═════ GIVEN DATA ═════

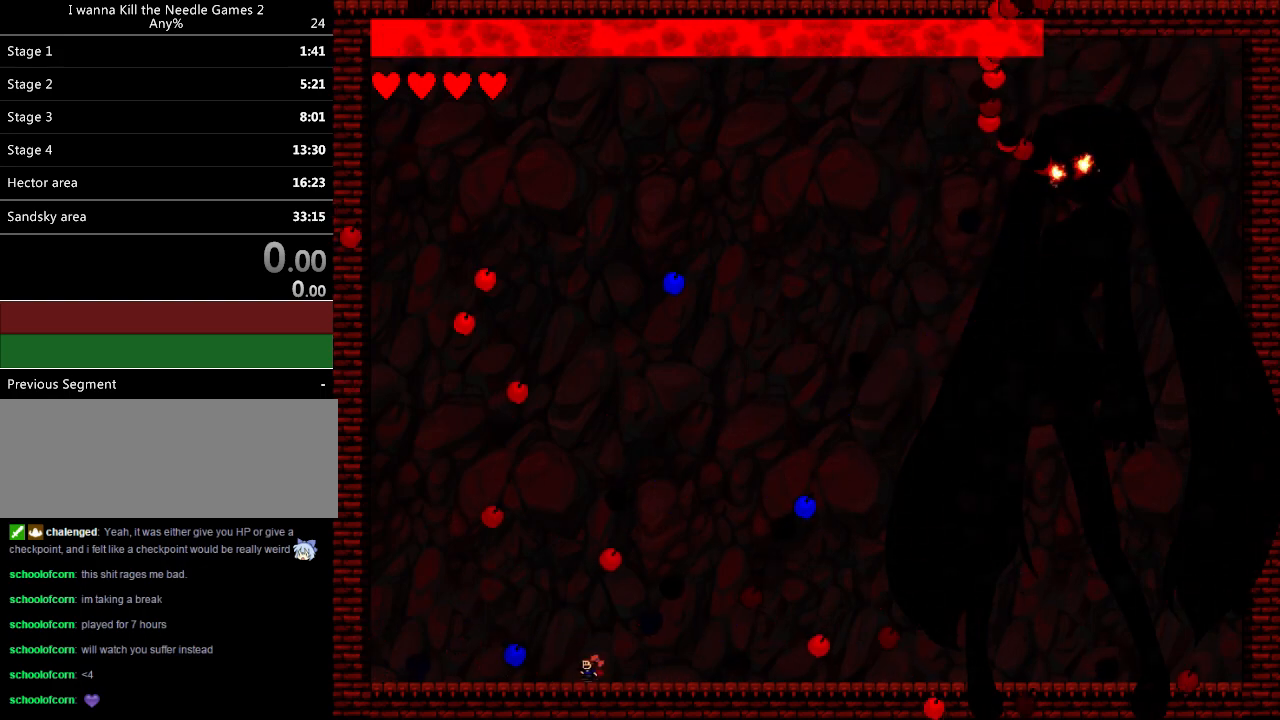
{"keys": [], "events": [[180, "left", "up"], [380, "left", "down"], [460, "left", "up"]]}
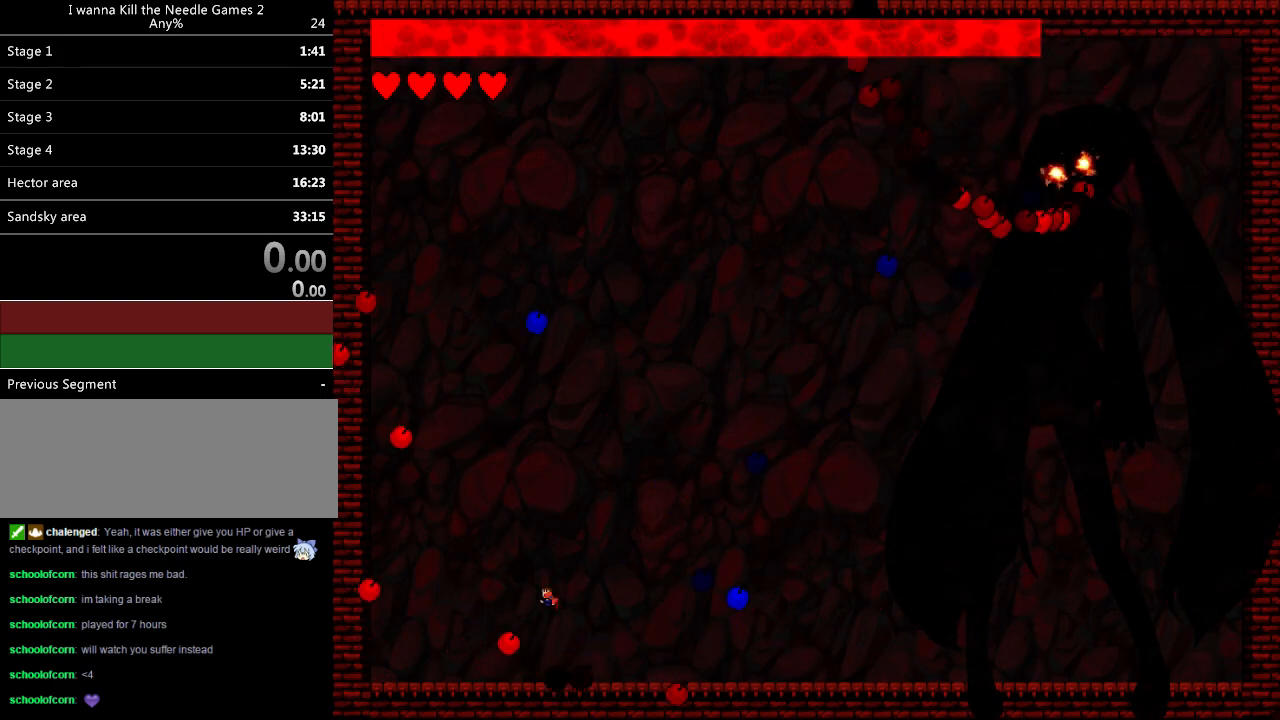
{"keys": ["left"], "events": [[200, "left", "down"], [280, "left", "up"], [340, "left", "down"], [440, "left", "up"], [480, "left", "down"]]}
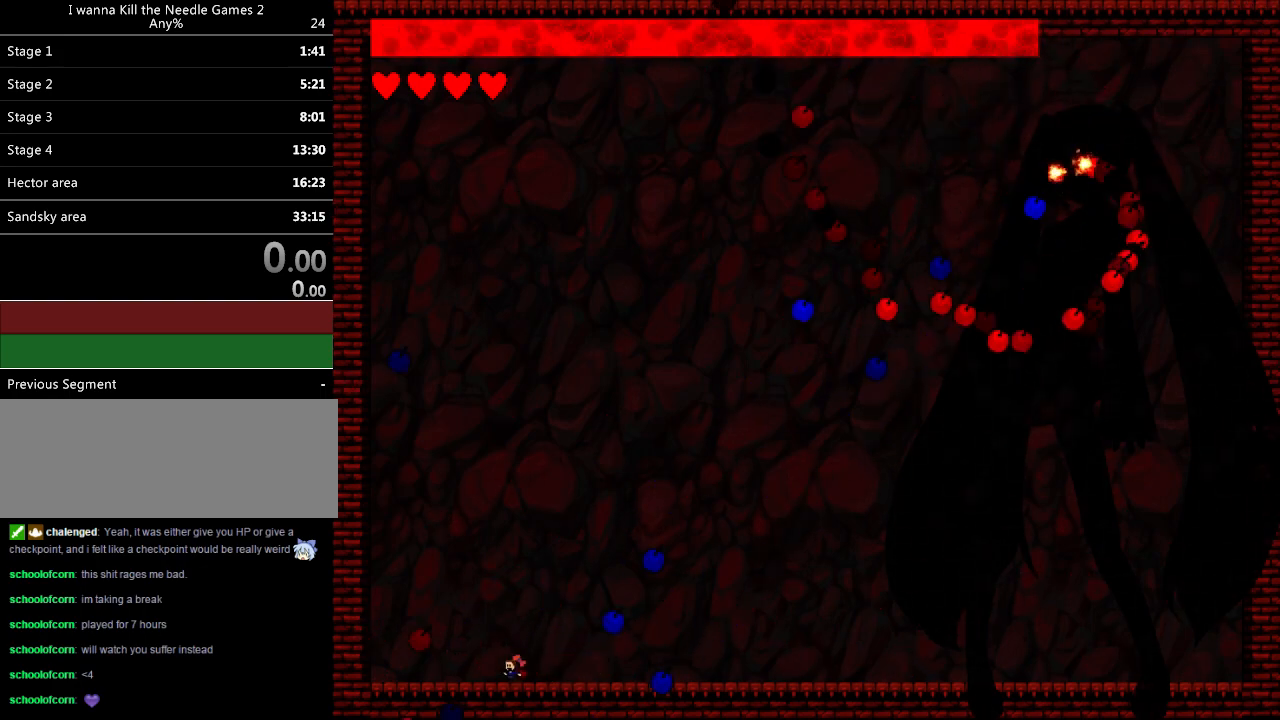
{"keys": ["right"], "events": [[100, "left", "up"], [120, "right", "down"], [280, "right", "up"], [380, "right", "down"]]}
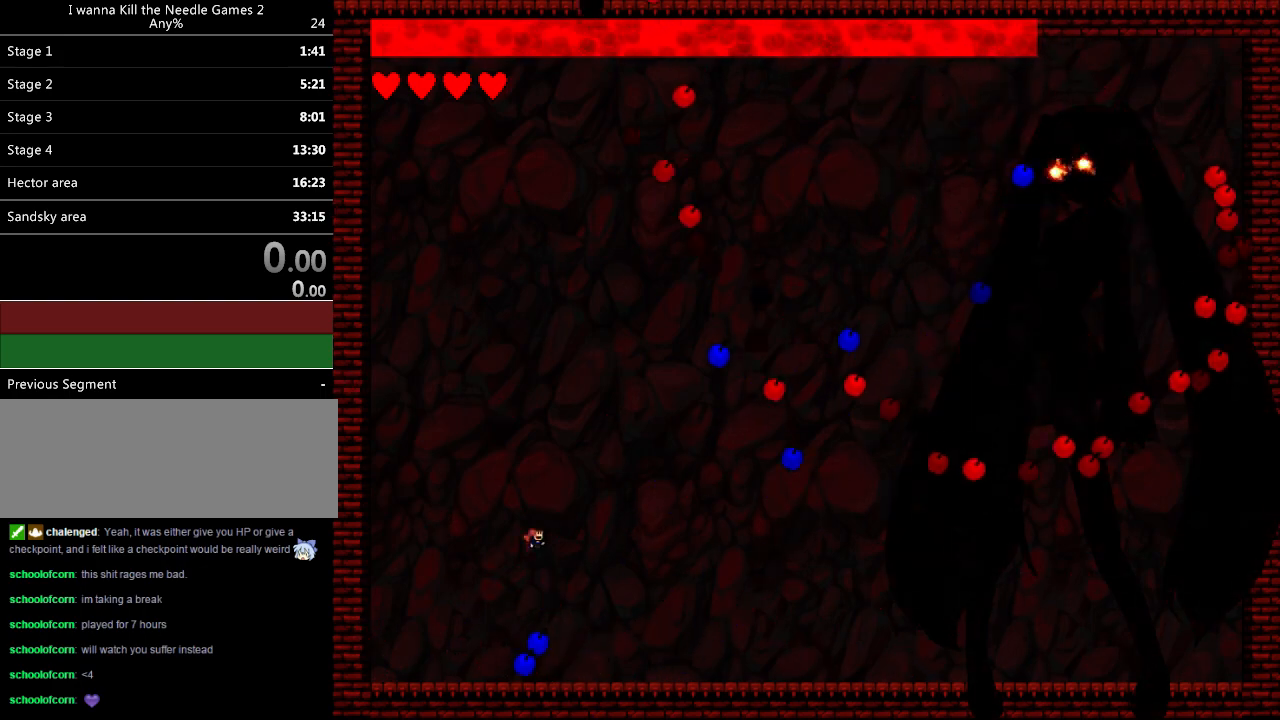
{"keys": ["left"], "events": [[320, "left", "down"], [320, "right", "up"], [440, "left", "up"], [480, "left", "down"]]}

═════

Copy out all of the material exactly as written, without its pictures.

SOLVED EXERCISE:
{"keys": [], "events": [[180, "left", "up"], [380, "left", "down"], [460, "left", "up"]]}
{"keys": ["left"], "events": [[200, "left", "down"], [280, "left", "up"], [340, "left", "down"], [440, "left", "up"], [480, "left", "down"]]}
{"keys": ["right"], "events": [[100, "left", "up"], [120, "right", "down"], [280, "right", "up"], [380, "right", "down"]]}
{"keys": ["left"], "events": [[320, "left", "down"], [320, "right", "up"], [440, "left", "up"], [480, "left", "down"]]}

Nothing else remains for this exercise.